Le 9 avril dernier s’est tenue la journée d’initiatives parlementaires réservée au groupe Horizons & Indépendants. Cette journée, que l’on appelle couramment « niche parlementaire », permet une fois par an à chaque groupe de l’Assemblée nationale d’inscrire à l’ordre du jour les textes de son choix.
C’est un moment précieux : celui de porter des propositions concrètes, souvent moins médiatisées que les grands textes gouvernementaux, mais profondément utiles pour nos concitoyens.
Huit propositions de loi ont été inscrites à l’ordre du jour. Quatre ont pu être examinées avant minuit, dont trois ont été adoptées.
La première, portée par Pierre Henriet, vise à encadrer les regroupements pédagogiques intercommunaux pour garantir l’égalité d’accès à l’école en milieu rural. En Maine-et-Loire comme partout en France rurale, la baisse des effectifs scolaires fragilise des communes qui ont su mutualiser leurs écoles au sein de RPI pour maintenir un service public de qualité. Ces structures, devenues essentielles, n’avaient jusqu’ici aucune reconnaissance légale. Ce texte leur donne enfin un cadre juridique clair, sécurise leur financement et renforce la solidarité entre communes.
La deuxième, portée par Laetitia Saint-Paul, renforce la pénalisation de l’organisation de rave-parties illicites. Ces rassemblements génèrent trop souvent, en particulier dans nos territoires ruraux, des nuisances sonores et environnementales, des dégradations et des situations d’insécurité inacceptables pour les riverains et les propriétaires. Le texte crée un véritable délit pour les organisateurs et instaure des sanctions pour les participants, afin que l’autorité de la loi s’applique pleinement, y compris dans l’univers de la fête.
La troisième, portée par Thomas Lam, simplifie la gestion de la commande publique pour les acheteurs publics et les opérateurs économiques. La commande publique représente plus de 10 % du PIB français, mais sa complexité décourage encore trop de PME d’y accéder. Le texte augmente les avances versées aux petites entreprises, assouplit les accord-cadres et crée un label « achat public local et responsable » pour valoriser les entreprises vertueuses. Un signal fort en faveur de l’économie locale et de nos territoires.
Enfin, j’ai eu l’honneur d’être rapporteur de la proposition de loi portée par Paul Christophe visant à sécuriser les ressources des familles monoparentales par une pension alimentaire garantie. Ce texte s’attaque à une réalité que beaucoup connaissent sans qu’elle soit suffisamment dite : quand les parents ne parviennent pas à s’accorder sur le montant d’une pension alimentaire, la procédure judiciaire peut prendre entre 250 et 300 jours.

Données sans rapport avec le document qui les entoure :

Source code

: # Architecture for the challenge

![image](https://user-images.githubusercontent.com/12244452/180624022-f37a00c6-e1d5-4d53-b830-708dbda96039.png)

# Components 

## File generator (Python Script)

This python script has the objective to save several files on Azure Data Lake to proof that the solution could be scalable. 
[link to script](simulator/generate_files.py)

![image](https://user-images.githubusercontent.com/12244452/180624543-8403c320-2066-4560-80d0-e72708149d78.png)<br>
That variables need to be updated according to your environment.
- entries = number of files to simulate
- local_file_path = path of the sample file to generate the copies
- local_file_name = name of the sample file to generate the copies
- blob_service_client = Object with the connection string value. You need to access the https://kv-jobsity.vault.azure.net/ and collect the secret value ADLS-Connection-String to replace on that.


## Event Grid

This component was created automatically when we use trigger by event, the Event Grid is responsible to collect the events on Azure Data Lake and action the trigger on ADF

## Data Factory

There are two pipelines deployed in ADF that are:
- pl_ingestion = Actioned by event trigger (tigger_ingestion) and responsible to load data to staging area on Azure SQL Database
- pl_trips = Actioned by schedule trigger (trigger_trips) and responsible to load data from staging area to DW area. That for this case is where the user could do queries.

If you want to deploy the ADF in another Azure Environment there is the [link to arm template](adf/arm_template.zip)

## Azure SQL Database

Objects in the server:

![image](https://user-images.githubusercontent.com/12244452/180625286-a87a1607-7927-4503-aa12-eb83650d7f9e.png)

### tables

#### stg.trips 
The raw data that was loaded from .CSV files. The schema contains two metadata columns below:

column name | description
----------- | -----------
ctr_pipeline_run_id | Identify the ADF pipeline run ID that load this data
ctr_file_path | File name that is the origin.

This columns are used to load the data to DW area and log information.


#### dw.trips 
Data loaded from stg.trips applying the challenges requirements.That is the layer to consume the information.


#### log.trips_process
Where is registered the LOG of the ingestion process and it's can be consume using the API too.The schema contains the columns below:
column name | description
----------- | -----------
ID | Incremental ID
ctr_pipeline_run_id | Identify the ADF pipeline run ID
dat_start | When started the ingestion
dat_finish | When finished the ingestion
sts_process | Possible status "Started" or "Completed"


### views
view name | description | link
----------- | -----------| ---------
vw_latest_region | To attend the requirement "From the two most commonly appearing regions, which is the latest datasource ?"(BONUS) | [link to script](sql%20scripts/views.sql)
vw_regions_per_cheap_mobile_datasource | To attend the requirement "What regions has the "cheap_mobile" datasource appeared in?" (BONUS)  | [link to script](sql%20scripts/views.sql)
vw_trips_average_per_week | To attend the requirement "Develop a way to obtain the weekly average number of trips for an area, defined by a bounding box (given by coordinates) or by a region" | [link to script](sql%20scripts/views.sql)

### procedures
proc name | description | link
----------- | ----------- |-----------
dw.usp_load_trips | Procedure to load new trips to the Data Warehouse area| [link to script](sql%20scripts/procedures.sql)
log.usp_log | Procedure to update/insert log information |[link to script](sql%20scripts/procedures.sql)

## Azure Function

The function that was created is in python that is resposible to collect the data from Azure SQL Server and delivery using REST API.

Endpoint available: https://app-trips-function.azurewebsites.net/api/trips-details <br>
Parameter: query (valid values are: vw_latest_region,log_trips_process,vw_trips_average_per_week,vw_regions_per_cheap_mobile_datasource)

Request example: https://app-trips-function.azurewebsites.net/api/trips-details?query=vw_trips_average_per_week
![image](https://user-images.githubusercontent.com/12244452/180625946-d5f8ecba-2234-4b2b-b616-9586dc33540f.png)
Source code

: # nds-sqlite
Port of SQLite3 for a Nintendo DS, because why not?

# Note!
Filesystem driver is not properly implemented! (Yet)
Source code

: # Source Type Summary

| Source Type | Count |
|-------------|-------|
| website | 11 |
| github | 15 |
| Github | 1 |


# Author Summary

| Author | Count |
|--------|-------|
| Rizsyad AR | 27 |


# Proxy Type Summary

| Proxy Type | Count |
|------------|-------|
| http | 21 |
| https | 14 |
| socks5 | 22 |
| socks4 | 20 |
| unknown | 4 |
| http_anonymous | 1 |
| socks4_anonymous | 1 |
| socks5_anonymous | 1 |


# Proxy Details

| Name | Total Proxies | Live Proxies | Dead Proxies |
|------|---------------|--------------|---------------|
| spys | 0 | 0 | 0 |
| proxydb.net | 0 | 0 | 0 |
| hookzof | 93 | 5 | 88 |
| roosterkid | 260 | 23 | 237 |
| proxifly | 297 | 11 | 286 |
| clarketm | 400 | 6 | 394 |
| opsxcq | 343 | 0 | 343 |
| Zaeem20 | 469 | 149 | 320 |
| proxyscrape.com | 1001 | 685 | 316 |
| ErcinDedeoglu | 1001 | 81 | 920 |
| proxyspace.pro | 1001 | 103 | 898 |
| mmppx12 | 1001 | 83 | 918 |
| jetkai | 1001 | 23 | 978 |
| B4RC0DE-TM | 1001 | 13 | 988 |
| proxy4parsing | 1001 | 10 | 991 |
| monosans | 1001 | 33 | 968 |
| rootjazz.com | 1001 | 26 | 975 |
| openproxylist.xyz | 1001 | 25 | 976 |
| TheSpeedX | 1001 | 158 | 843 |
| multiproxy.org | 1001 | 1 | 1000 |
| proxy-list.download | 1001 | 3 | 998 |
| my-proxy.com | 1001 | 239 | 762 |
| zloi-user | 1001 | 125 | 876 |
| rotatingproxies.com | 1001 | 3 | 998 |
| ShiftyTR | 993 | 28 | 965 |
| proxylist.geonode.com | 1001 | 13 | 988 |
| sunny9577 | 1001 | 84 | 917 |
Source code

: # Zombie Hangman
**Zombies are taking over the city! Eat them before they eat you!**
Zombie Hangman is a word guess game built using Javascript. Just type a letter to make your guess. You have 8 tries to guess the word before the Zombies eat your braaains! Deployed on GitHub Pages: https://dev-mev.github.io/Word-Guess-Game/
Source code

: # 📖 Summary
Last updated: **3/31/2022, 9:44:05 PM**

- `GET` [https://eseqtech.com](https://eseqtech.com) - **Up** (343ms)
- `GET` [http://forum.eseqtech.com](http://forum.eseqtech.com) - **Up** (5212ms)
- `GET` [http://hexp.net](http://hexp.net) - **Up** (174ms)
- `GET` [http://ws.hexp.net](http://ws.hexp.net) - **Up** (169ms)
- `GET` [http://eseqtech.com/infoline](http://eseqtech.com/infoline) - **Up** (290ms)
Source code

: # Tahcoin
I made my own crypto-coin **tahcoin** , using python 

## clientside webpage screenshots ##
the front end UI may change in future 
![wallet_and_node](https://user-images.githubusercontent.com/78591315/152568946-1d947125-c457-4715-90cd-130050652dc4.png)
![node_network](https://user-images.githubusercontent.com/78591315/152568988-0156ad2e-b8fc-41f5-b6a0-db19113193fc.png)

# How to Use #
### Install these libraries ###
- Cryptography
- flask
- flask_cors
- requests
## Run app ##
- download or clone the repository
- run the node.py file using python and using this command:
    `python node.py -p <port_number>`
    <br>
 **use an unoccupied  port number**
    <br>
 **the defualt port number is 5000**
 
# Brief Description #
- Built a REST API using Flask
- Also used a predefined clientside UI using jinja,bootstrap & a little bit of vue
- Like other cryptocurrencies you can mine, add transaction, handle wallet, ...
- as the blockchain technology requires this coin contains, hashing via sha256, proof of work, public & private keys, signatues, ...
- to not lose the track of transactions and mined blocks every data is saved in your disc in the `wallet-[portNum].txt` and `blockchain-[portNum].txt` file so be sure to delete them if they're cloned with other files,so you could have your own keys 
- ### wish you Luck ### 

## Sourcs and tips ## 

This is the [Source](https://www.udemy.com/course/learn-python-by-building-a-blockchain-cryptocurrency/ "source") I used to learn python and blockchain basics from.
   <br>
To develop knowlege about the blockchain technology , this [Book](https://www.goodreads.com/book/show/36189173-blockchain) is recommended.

Pendant ce temps, c’est le parent gardien ; dans 70 % des cas la mère ; qui assume seul la charge de l’enfant, sans ressources stables. Notre proposition permettrait aux Caisses d’allocations familiales de fixer et verser une pension provisoire dans l’attente de la décision du juge. Le principe est simple : aucun enfant ne doit subir la précarité d’une séparation. Faute de temps, ce texte n’a pas pu être examiné avant minuit ; le combat continue.
Je salue chacun de mes collègues pour cette journée de mobilisation collective. Ensemble, nous continuons à porter des propositions pragmatiques et ancrées dans les réalités du terrain, au service des Françaises et des Français.